The dramatic warning comes as the global organization begins to struggle to pay for the food it donates to famine-stricken parts of the world, with the ongoing Russian invasion of Ukraine disrupting food supplies on a global scale. world and, by extension, driving up prices.

Now, according to a report by POLITICSthe head of the food program has warned that his project is in danger and that Europe must either release more funds for the UN group’s mission or face a terrible migrant crisis.

“We are missing billions,” said World Food Bank Executive Director David Beasley. “Failure to provide a few billion extra dollars this year means you’re going to have starvation, destabilization and mass migration.”

“If you think we have hell on earth now, get ready,” the former South Carolina governor continued. “If we neglect North Africa, North Africa comes to Europe. If we neglect the Middle East, [the] The Middle East is coming to Europe.

However, Beasley was keen to stress that it is not just a migration crisis that Europe is at risk with the current food crisis. The former Republican politician painted a picture of mass unrest in Africa, Europe and the United States following the ongoing crisis.

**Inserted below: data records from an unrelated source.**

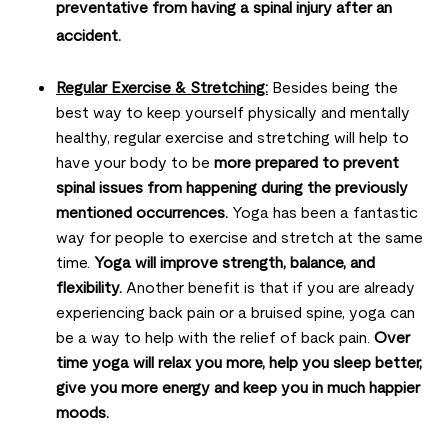
preventative from having a spinal injury after an
accident.
Regular Exercise & Stretching:
Besides being the
best way to keep yourself physically and mentally
healthy, regular exercise and stretching will help to
have your body to be
more prepared to prevent
spinal issues from happening during the previously
mentioned occurrences.
Yoga has been a fantastic
way for people to exercise and stretch at the same
time.
Yoga will improve strength, balance, and
flexibility.
Another benefit is that if you are already
experiencing back pain or a bruised spine, yoga can
be a way to help with the relief of back pain.
Over
time yoga will relax you more, help you sleep better,
give you more energy and keep you in much happier
moods.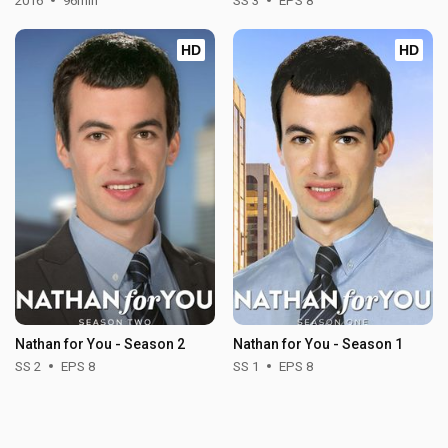
2016
96min
SS 3
EPS 8
HD
HD
Nathan for You - Season 2
Nathan for You - Season 1
SS 2
EPS 8
SS 1
EPS 8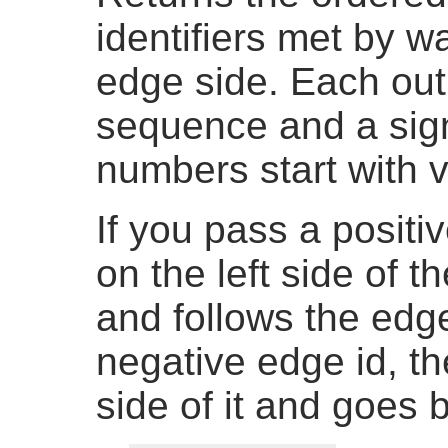
identifiers met by w
edge side. Each out
sequence and a sig
numbers start with v
If you pass a positiv
on the left side of 
and follows the edge
negative edge id, th
side of it and goes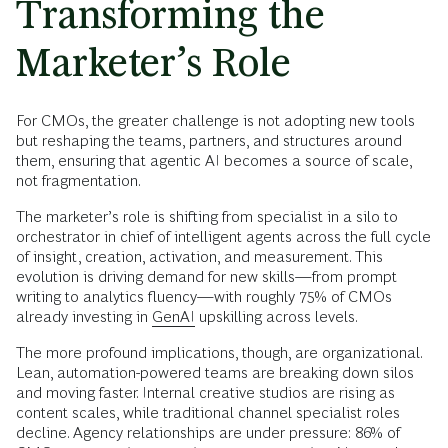
Transforming the
Marketer’s Role
For CMOs, the greater challenge is not adopting new tools
but reshaping the teams, partners, and structures around
them, ensuring that agentic AI becomes a source of scale,
not fragmentation.
The marketer’s role is shifting from specialist in a silo to
orchestrator in chief of intelligent agents across the full cycle
of insight, creation, activation, and measurement. This
evolution is driving demand for new skills—from prompt
writing to analytics fluency—with roughly 75% of CMOs
already investing in
GenAI
upskilling across levels.
The more profound implications, though, are organizational.
Lean, automation-powered teams are breaking down silos
and moving faster. Internal creative studios are rising as
content scales, while traditional channel specialist roles
decline. Agency relationships are under pressure: 86% of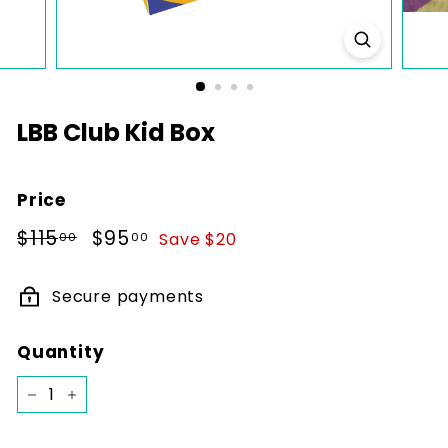
k
s
LBB Club Kid Box
Price
Regular
$115.00
Sale
$95.00
$115
$95
Save $20
00
00
price
price
Secure payments
Quantity
−
+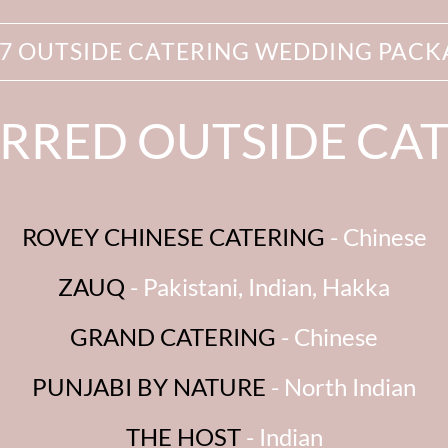
27 OUTSIDE CATERING WEDDING PACK
RRED OUTSIDE CA
ROVEY CHINESE CATERING
- Chinese
ZAUQ
- Pakistani, Indian, Hakka
GRAND CATERING
- Chinese
PUNJABI BY NATURE
- North Indian
THE HOST
- Indian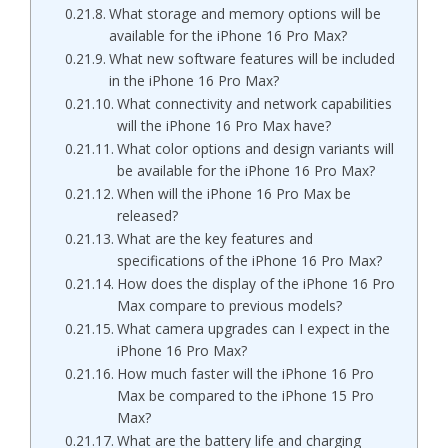
What storage and memory options will be
available for the iPhone 16 Pro Max?
What new software features will be included
in the iPhone 16 Pro Max?
What connectivity and network capabilities
will the iPhone 16 Pro Max have?
What color options and design variants will
be available for the iPhone 16 Pro Max?
When will the iPhone 16 Pro Max be
released?
What are the key features and
specifications of the iPhone 16 Pro Max?
How does the display of the iPhone 16 Pro
Max compare to previous models?
What camera upgrades can I expect in the
iPhone 16 Pro Max?
How much faster will the iPhone 16 Pro
Max be compared to the iPhone 15 Pro
Max?
What are the battery life and charging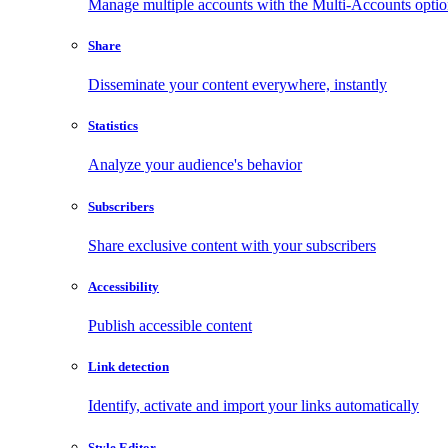
Manage multiple accounts with the Multi-Accounts opti
Share
Disseminate your content everywhere, instantly
Statistics
Analyze your audience's behavior
Subscribers
Share exclusive content with your subscribers
Accessibility
Publish accessible content
Link detection
Identify, activate and import your links automatically
Style Editor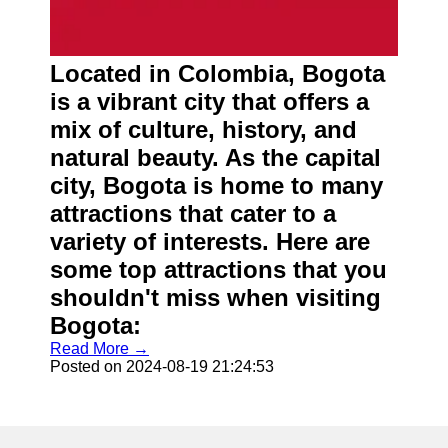
Located in Colombia, Bogota
is a vibrant city that offers a
mix of culture, history, and
natural beauty. As the capital
city, Bogota is home to many
attractions that cater to a
variety of interests. Here are
some top attractions that you
shouldn't miss when visiting
Bogota:
Read More →
Posted on 2024-08-19 21:24:53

“What do you think will happen in Paris, Chicago and Brussels when there is not enough food?” He asked. “It’s easy to sit on your high horse in your ivory tower when you’re not the starving one.”

Beasley’s dire ultimatum — while no doubt a bit more graphic than other officials’ warnings — is mostly in line with other experts’ future predictions.

Ukraine – dubbed the breadbasket of Europe – is responsible for a significant share of global wheat production, with Russia and itself holding around 30% of the global grain market.

Both countries also play an important role in the production and export of fertilizers, without which crop yields could be reduced by up to 50% in Sweden, for example.

However, due to the ongoing conflict, exports have largely come to a halt, with Russian vessels preventing Ukrainian vessels from accessing the Black Sea and supplying the world.

The combination of these factors means a global food crisis is likely, with many experts now warning of starvation in parts of the world most at risk.

“Over the past three years, global hunger and starvation rates have increased,” said Michael Fakhri, UN special rapporteur on the right to food. “With the Russian invasion, we now face the risk of impending starvation and starvation in more places around the world.”

Things are looking particularly bad for the World Food Programme, however, with Ukraine previously the main food source for the program in 2021, and rising global food prices have led to major budget shortfalls that Beasley now looks desperate for. to get. Europe must help fill it.

While it will no doubt be another unwanted expense for the continent at a time when purse strings are already tight, the ex-governor warns the bloc has little choice.

“If you don’t, you will pay a hundredfold,” he warned.